Cotap positions its service as a better option to standard mobile text messaging, because it requires its subscribers to sign up with their work email address, and then groups them accordingly in a directory, letting them communicate on a one-on-one or one-to-many basis without them having to know each other’s mobile phone numbers. In addition to text messages, they can also send images.
Its messaging service is in use in about 10,000 companies, with deployments varying in size and scope.
End users can install the Cotap app for free, but the company also offers corporate licenses that give IT administrators a web-based console. The Team edition costs $5 per user per month and includes alerts and usage analytics data, while the Enterprise edition, at $10 per user per month, adds user and data management, and activity monitoring.
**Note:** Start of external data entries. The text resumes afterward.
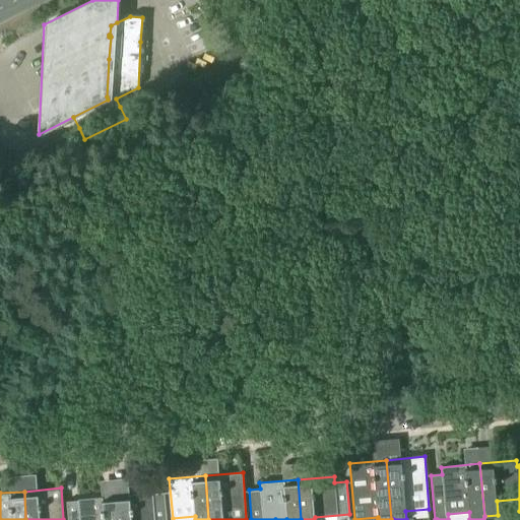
[(116,496),(117,519),(167,519),(166,498),(153,499),(152,492),(116,496)]
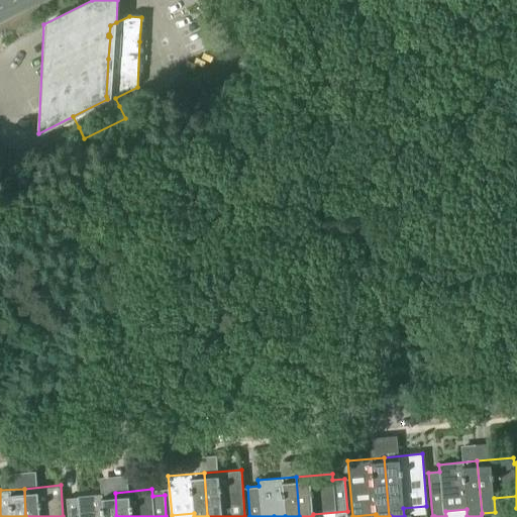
[(68,516),(116,516),(115,493),(77,496),(78,502),(67,503),(68,516)]
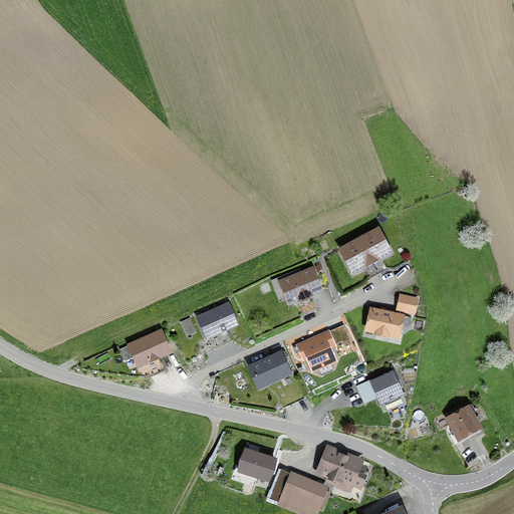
[(375,229),(338,249),(351,272),(389,252),(375,229)]
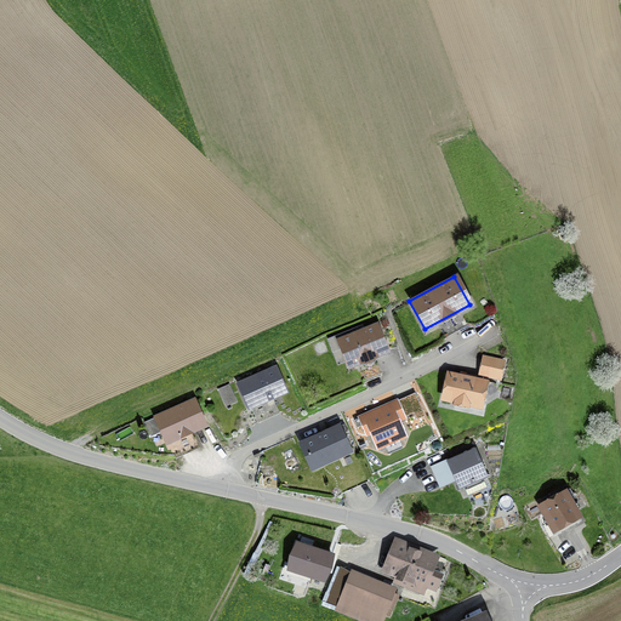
[(372,322),(329,340),(332,352),(343,347),(351,366),(386,352),(372,322)]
Later, Cotap plans to add integration with Microsoft’s Active Directory and with popular mobile device management (MDM) tools so that IT pros can manage the Cotap service from the same central location that they manage other apps and services, so that, for example, revoking a departing employee’s access can be done once for Cotap and all other wares.
Asked about Cotap competitors, co-founder and CEO Jim Patterson says there are many niche players, but he also mentions mature products entrenched in workplaces that offer more than enterprise messaging, like Microsoft’s Lync unified communications server and Cisco’s WebEx.
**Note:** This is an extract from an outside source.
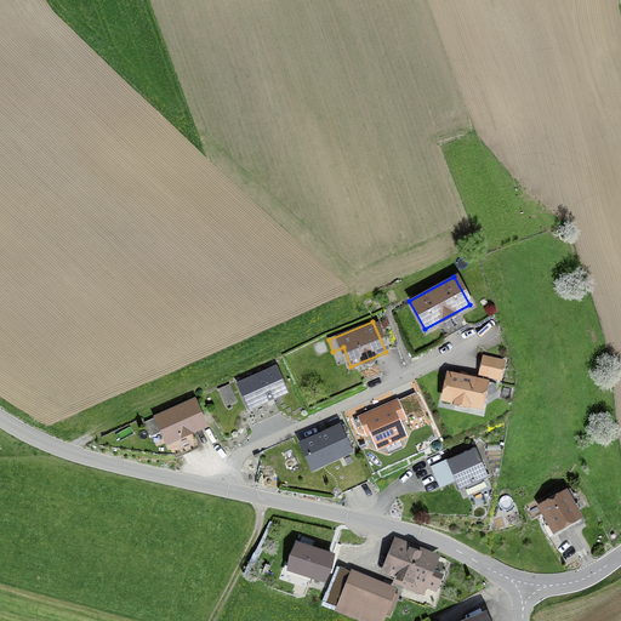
[(477,377),(500,382),(505,362),(482,357),(477,377)]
Tools like Lync and WebEx aren’t mobile friendly, which is why plain vanilla text messaging isn’t used a lot for work, even though most people bring a smartphone to the office, he said. That’s the opportunity Cotap is trying to exploit. “We started with the mobile apps. That’s a big difference,” said Patterson, who was Yammer’s chief product officer. With the enhancements unveiled on Wednesday, Patterson considers that the company is branching out from exclusively messaging into broader productivity.
Despite the pedigree of its leaders—the other co-founder, Zack Parker, was senior director of engineering at Yammer—and its early funding success—$15.5 million [m] to date—the 35-person startup has a tough road ahead to find its place among giant enterprise vendors.